The documentary "Aquarela" opens with overhead shots of what appears to be an iced-over lake, accompanied by a score of headbanging power chords by composer Eicca Toppinen of the Finnish "cello-metal" band Apocalyptica. Viewers of this almost wordless, at times quasi-abstract meditation on the power of water may experience initial disorientation — even confusion — about what they're looking at. But a form, and then a narrative of sorts, gradually emerge.
In the first little chunk of the globe-trotting film, which jumps from Siberia to Greenland to Mexico (and other points) without warning, director Viktor Kossakovsky turns his camera on Russian police who are tasked with fishing out cars from under the ice of Lake Baikal in southern Siberia, after drivers have ill-advisedly ventured onto its partly frozen surface.
"Can't you see the ice is melting already?" a cop asks, incredulously, of a couple of numskulls who recently lost their vehicle, having narrowly escaped by swimming out the hatchback. "Usually it melts three weeks later than this," says one of the unfortunate motorists, in a rejoinder that hints at the films' theme: global warming. The shadow of climate change lurks just under the blue watery surface of the beautiful yet unsettling film.
Later, by tragic chance, "Aquarela" happens to catch another car being swallowed up by the lake. One of its occupants is not as lucky as the men in the first car.
"Through the lens of water you are able to experience all known human emotion," Kossakovsky has said, explaining that "Aquarela" is his attempt to capture this metaphorical rainbow — the film, in fact, ends with the image of a real one — whether the emotion be positive or negative.
Yet the documentary, which also spotlights Hurricane Irma, devastating floods, melting glaciers and giant, storm-tossed ocean waves, mostly focuses on the unsettling side, dedicating precious few minutes to such pretty natural wonders as Venezuela's Angel Falls. In large part, its message seems to be: Water is scary. But what we're doing to the planet is even more disturbing.

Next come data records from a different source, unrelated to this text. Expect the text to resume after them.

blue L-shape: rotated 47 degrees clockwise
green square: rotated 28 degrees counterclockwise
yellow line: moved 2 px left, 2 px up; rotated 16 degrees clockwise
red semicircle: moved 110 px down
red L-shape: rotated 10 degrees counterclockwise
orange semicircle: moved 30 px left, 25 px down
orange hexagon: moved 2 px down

Filmed in High Frame Rate, a high-definition format that captures images at 96 frames per second, "Aquarela" is a visual tour de force, even though technology does not exist to project the film at a rate greater than 48 frames per second. (That's still twice the rate of standard digital projection.)
But as startling as the crisp and, yes, dramatic images may be, a sense of slight monotony sometimes creeps in after so many shots of ice, calving glaciers, heaving waves, sea foam, rain, snow, fog, mist, etc.
Despite these occasional moments of tedium, however, the film is at once chilling and likely to make your blood boil.